Housing and Public Works Minister Muhammad Shtayya said Israel should raze the homes of 8500 settlers set for evacuation from July and remove all rubble.

He said keeping the homes would not resolve a Palestinian housing shortage in Gaza, one of the most densely populated places on Earth.

"We are hoping that the houses will be destroyed. Other infrastructure, if they want to leave it, they are welcome," Shtayya said.

"These houses are not suitable for accommodating Palestinian people. The Jewish settlements are bungalows, villas, summer houses, tourist sites and so on. This does not at all suit our development pattern."

Gaza pull-out

Israel plans to withdraw its troops from Gaza and evacuate all 21 illegal settlements this year under Prime Minister Ariel Sharon's plan to "disengage" from conflict with the Palestinians. 

Gaza is one of the most densely
populated places on Earth

Palestinians fear the plan is an Israeli ruse to give up hard-to-defend Gaza while sealing its hold on the West Bank. The Palestinians want both Gaza and the West Bank, occupied by Israel since the 1967 Middle East war, for a future state.

Israel's Defence Ministry voiced a preference last week to leave the homes intact despite opposition by settlers. 

Washington has urged Israel not to destroy the homes, as it did in a 1982 pullout from settlements in the Sinai peninsula as part of a peace deal with Egypt.

Housing schemes

Shtayya said no final decision had been made on the use of the land vacated after the withdrawal, because Israel had yet to inform Palestinians what assets will be left.

"Whatever brings economic return for the people and the economy of Gaza, that is our target," he said. "Housing schemes are the most likely scenario."

"Whatever brings economic return for the people and the economy of Gaza, that is our target"

Muhammad Shtayya,
Palestinian housing and public works minister

Shtayya said the Palestinian Authority was considering building development towns on Gaza settlement lands at a cost of hundreds of millions of dollars to ease severe crowding.

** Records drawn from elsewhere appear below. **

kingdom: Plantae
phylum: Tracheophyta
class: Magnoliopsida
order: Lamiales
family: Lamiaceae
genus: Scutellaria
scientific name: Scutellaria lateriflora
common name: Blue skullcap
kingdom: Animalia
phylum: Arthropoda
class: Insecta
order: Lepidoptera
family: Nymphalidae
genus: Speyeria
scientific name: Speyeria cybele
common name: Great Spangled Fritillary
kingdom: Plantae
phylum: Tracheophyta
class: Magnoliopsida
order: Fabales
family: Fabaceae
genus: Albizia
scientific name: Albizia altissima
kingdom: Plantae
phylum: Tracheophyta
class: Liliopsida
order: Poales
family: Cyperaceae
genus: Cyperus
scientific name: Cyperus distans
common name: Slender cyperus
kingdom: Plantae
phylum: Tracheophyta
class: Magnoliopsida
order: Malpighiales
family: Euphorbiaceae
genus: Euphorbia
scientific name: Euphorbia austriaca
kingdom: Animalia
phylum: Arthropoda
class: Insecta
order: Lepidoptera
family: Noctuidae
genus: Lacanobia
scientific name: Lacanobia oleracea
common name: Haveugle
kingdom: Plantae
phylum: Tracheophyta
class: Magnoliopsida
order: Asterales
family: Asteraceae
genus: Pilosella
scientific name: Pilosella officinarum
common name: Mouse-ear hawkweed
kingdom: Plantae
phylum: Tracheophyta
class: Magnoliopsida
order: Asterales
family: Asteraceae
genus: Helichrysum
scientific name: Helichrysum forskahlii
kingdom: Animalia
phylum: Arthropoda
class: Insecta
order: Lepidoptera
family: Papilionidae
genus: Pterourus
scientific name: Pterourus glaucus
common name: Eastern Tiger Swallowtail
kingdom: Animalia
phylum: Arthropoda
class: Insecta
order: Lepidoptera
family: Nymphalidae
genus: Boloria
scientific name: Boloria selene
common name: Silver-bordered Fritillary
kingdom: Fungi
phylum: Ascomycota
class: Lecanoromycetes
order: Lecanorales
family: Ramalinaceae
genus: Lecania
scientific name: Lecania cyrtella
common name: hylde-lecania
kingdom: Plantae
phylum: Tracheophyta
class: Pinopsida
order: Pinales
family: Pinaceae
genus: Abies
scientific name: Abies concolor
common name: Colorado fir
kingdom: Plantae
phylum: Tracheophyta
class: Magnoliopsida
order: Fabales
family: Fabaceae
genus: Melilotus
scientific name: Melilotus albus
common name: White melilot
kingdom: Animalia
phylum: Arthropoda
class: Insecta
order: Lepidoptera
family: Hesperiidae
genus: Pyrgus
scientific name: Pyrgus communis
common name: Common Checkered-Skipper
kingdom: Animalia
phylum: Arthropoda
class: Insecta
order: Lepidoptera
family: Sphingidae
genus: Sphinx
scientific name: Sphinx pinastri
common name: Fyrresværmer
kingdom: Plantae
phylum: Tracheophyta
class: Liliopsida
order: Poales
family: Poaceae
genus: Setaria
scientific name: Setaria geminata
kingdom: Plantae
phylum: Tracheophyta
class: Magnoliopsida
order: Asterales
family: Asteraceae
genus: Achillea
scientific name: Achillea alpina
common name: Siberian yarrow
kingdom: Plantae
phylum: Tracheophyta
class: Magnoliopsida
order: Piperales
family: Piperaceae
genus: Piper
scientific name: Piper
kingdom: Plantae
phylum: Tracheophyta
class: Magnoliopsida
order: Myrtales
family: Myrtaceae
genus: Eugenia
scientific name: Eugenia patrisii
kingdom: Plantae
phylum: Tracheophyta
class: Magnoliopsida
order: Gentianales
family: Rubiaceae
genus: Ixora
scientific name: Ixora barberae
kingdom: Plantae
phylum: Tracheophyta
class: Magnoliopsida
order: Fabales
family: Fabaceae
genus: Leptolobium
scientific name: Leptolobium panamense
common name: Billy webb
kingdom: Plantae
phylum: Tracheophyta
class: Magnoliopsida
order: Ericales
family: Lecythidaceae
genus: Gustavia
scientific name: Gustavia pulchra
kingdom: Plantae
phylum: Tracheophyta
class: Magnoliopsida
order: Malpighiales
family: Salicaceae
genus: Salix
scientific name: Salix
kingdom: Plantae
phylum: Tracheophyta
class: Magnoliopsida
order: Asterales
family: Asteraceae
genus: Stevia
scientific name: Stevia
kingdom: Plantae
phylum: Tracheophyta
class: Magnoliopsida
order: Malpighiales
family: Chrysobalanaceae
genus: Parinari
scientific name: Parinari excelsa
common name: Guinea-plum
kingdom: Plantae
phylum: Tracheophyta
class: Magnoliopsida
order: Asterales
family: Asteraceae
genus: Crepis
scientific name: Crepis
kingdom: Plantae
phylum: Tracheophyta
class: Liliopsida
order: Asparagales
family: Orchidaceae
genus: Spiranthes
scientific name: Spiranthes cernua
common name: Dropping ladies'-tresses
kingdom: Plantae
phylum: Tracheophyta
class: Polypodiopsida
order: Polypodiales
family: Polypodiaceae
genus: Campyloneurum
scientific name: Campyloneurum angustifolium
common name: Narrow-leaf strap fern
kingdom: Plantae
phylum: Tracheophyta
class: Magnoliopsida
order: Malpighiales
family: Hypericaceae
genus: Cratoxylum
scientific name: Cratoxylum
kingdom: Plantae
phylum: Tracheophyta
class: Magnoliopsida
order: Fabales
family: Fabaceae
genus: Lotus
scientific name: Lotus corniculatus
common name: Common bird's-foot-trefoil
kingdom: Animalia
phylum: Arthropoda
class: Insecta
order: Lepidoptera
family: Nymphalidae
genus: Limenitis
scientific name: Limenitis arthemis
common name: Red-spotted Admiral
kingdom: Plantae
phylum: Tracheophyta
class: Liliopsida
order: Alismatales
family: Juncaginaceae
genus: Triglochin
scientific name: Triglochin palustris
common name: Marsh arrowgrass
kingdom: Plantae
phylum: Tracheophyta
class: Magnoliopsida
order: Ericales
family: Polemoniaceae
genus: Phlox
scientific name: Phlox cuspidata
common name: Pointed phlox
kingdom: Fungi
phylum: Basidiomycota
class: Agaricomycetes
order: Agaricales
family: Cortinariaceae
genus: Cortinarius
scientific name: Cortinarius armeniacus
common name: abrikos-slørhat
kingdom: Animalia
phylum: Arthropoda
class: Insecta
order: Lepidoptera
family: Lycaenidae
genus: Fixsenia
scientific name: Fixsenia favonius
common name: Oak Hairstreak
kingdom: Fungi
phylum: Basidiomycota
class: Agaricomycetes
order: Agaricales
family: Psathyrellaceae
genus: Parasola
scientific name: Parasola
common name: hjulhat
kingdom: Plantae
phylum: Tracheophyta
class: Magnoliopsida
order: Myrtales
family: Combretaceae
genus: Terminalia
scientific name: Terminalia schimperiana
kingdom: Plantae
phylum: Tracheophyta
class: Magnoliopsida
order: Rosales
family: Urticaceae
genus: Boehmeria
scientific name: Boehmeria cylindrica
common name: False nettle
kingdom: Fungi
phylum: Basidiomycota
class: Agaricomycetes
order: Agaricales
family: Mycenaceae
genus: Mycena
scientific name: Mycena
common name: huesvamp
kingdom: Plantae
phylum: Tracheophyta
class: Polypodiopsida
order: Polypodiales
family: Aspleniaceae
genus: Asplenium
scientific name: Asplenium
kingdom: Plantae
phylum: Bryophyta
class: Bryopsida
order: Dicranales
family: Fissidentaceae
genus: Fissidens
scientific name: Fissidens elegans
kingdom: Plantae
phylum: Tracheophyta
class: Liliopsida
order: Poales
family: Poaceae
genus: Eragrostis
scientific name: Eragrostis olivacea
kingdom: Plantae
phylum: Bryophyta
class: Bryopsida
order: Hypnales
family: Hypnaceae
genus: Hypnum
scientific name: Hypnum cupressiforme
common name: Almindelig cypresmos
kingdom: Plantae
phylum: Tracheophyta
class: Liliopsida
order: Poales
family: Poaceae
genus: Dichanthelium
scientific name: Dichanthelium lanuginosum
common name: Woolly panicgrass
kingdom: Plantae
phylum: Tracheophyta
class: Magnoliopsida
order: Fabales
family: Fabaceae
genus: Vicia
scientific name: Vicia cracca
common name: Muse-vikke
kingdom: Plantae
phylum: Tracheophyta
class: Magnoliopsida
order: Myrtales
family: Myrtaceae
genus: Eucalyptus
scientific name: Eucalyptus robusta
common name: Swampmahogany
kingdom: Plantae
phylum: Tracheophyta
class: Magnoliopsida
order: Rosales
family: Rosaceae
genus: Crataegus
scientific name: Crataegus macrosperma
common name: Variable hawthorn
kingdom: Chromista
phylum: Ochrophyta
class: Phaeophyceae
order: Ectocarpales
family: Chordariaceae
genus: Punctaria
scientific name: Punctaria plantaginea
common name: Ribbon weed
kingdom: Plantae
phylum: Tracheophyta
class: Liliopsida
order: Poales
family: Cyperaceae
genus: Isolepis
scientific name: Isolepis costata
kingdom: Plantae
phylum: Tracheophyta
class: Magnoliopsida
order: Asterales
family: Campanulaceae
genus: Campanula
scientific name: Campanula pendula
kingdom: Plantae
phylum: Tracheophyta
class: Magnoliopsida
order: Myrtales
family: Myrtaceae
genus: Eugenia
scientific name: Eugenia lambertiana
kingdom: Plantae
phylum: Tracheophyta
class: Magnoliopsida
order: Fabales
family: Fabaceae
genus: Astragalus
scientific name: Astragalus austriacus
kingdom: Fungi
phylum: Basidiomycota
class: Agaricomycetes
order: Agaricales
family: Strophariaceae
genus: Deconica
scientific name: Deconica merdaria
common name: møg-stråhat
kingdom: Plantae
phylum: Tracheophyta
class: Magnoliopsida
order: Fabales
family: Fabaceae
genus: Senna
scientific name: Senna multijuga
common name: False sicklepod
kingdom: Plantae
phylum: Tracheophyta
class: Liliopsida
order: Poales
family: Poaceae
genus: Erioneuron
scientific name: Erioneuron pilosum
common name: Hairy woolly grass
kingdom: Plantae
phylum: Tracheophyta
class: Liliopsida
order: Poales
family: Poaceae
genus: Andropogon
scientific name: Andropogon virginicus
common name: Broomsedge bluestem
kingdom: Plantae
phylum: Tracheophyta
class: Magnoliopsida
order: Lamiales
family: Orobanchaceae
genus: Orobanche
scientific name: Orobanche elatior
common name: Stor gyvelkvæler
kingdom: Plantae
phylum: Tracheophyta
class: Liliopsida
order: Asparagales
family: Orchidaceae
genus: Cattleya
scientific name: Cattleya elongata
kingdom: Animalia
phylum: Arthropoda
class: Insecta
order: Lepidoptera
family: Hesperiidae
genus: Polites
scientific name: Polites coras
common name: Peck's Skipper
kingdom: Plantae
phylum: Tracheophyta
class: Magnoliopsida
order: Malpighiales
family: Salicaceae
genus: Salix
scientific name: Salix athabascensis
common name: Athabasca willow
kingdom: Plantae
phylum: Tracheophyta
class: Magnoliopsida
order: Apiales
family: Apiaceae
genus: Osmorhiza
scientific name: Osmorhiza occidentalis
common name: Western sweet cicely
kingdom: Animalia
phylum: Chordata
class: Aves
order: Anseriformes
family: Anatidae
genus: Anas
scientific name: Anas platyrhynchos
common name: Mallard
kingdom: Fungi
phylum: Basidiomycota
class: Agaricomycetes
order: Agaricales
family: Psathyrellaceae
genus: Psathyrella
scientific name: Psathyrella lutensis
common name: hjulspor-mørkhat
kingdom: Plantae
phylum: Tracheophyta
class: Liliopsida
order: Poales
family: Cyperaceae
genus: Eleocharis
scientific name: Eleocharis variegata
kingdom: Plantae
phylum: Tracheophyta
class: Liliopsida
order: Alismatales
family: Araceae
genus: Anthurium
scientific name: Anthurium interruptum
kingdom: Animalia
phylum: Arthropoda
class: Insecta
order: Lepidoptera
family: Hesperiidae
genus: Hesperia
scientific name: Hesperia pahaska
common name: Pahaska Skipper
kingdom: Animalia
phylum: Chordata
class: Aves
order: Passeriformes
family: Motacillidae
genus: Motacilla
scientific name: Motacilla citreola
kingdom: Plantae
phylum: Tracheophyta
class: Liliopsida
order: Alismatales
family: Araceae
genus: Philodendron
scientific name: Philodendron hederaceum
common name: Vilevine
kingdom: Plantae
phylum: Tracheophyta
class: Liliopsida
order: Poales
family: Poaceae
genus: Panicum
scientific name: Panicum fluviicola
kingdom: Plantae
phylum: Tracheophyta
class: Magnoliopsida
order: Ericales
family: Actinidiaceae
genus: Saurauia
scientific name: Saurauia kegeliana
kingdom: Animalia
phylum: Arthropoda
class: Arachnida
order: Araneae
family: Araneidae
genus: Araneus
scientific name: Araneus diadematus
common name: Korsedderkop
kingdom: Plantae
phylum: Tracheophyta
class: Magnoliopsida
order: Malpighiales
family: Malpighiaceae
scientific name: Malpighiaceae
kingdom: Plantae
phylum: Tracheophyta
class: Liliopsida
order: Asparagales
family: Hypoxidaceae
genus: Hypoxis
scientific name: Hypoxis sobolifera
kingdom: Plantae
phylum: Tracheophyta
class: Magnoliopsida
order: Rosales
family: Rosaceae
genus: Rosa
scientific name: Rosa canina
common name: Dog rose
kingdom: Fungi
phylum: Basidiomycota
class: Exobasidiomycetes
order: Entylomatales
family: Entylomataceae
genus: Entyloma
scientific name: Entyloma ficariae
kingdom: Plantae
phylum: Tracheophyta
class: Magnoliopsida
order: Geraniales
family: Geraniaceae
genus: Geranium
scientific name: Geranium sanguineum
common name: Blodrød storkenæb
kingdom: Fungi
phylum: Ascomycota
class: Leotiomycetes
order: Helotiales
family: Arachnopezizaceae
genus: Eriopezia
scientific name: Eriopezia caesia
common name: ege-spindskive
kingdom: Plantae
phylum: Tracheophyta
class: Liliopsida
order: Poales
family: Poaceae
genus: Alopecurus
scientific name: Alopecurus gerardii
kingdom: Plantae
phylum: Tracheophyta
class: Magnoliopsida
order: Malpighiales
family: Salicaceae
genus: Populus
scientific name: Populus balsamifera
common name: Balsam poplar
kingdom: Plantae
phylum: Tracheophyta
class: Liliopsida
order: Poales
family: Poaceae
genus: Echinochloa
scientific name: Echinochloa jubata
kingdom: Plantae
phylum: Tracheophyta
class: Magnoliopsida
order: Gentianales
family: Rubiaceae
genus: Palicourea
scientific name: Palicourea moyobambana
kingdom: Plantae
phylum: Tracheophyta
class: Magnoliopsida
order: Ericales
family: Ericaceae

Gaza's housing shortage has been worsened by a high birth rate and Israeli army demolitions that have made thousands homeless during raids, especially on the border with Egypt.

Israel says the raids are aimed at fighting arms smuggling through tunnels built by resistance groups.

Farms privatised

New housing, which Shtayya hoped would be paid for largely by international donors, would be in apartment blocks to make efficient use of scarce land in Gaza, a tiny, impoverished coastal strip that is home to 1.3 million Palestinians. 

He said the Palestinian Authority hoped to quickly privatise farming operations and possibly other infrastructure left by settlers, but the land itself would belong to the Authority.

Proceeds, including from the possible privatisation of a hotel if left intact, may be put in a fund to pay for housing projects.

The Palestinian Authority will also create a tribunal to judge private Palestinian claims to land in Gaza and four West Bank settlements also set for evacuation, Shtayya said. 

"Any person who has a land deed can come forward and claim his land back," he said, adding he hoped the tribunal would be in place before the pullout.

Palestinians expect roughly 95% of Gaza settlement lands will be government property after the withdrawal.